**Data records:**
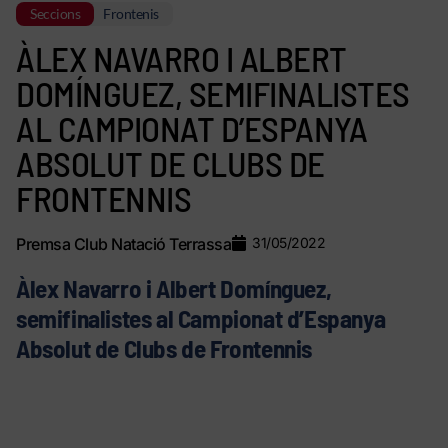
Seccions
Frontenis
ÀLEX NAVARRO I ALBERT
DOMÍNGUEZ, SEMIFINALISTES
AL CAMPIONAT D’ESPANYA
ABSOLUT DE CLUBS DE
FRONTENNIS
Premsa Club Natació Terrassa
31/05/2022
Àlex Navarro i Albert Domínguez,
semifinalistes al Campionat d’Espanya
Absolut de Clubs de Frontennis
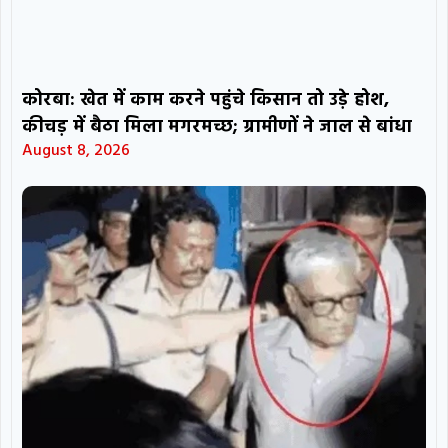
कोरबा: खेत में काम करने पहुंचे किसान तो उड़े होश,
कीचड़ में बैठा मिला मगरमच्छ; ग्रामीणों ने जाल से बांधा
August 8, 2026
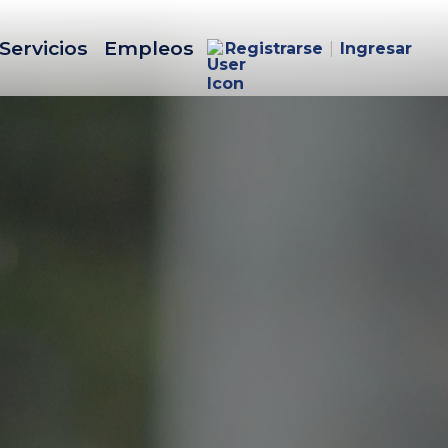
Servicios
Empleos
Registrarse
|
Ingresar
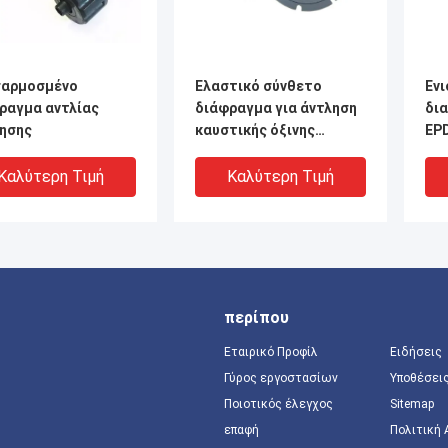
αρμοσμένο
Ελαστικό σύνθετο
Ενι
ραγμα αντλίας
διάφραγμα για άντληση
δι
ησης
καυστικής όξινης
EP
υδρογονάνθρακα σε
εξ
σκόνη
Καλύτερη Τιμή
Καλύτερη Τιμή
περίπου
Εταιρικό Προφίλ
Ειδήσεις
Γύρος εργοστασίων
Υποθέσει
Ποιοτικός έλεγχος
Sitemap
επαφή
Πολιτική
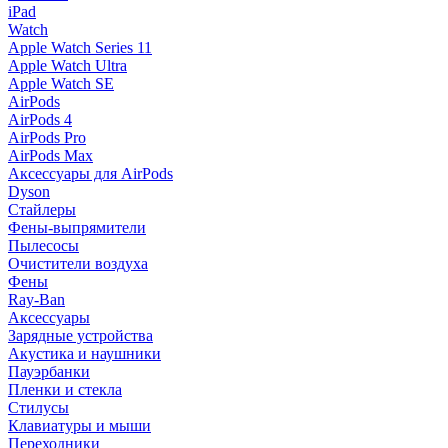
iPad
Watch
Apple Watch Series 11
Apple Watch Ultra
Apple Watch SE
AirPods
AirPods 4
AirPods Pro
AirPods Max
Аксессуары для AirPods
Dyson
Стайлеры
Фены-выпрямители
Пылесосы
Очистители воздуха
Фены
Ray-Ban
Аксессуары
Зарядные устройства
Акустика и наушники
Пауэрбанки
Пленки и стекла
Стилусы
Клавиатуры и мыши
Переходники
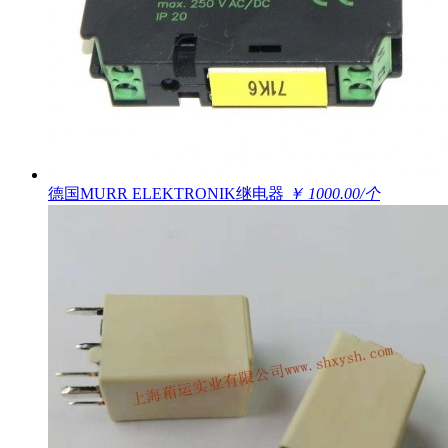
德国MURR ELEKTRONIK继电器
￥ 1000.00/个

**Work order:** Drop the pictures and copy the data exactly.

**Result for this exercise:**
Seccions
Frontenis
ÀLEX NAVARRO I ALBERT
DOMÍNGUEZ, SEMIFINALISTES
AL CAMPIONAT D’ESPANYA
ABSOLUT DE CLUBS DE
FRONTENNIS
Premsa Club Natació Terrassa
31/05/2022
Àlex Navarro i Albert Domínguez,
semifinalistes al Campionat d’Espanya
Absolut de Clubs de Frontennis
कोरबा: खेत में काम करने पहुंचे किसान तो उड़े होश,
कीचड़ में बैठा मिला मगरमच्छ; ग्रामीणों ने जाल से बांधा
August 8, 2026
Servicios
Empleos
Registrarse
|
Ingresar
αρμοσμένο
Ελαστικό σύνθετο
Ενι
ραγμα αντλίας
διάφραγμα για άντληση
δι
ησης
καυστικής όξινης
EP
υδρογονάνθρακα σε
εξ
σκόνη
Καλύτερη Τιμή
Καλύτερη Τιμή
περίπου
Εταιρικό Προφίλ
Ειδήσεις
Γύρος εργοστασίων
Υποθέσει
Ποιοτικός έλεγχος
Sitemap
επαφή
Πολιτική
iPad
Watch
Apple Watch Series 11
Apple Watch Ultra
Apple Watch SE
AirPods
AirPods 4
AirPods Pro
AirPods Max
Аксессуары для AirPods
Dyson
Стайлеры
Фены-выпрямители
Пылесосы
Очистители воздуха
Фены
Ray-Ban
Аксессуары
Зарядные устройства
Акустика и наушники
Пауэрбанки
Пленки и стекла
Стилусы
Клавиатуры и мыши
Переходники
德国MURR ELEKTRONIK继电器
￥ 1000.00/个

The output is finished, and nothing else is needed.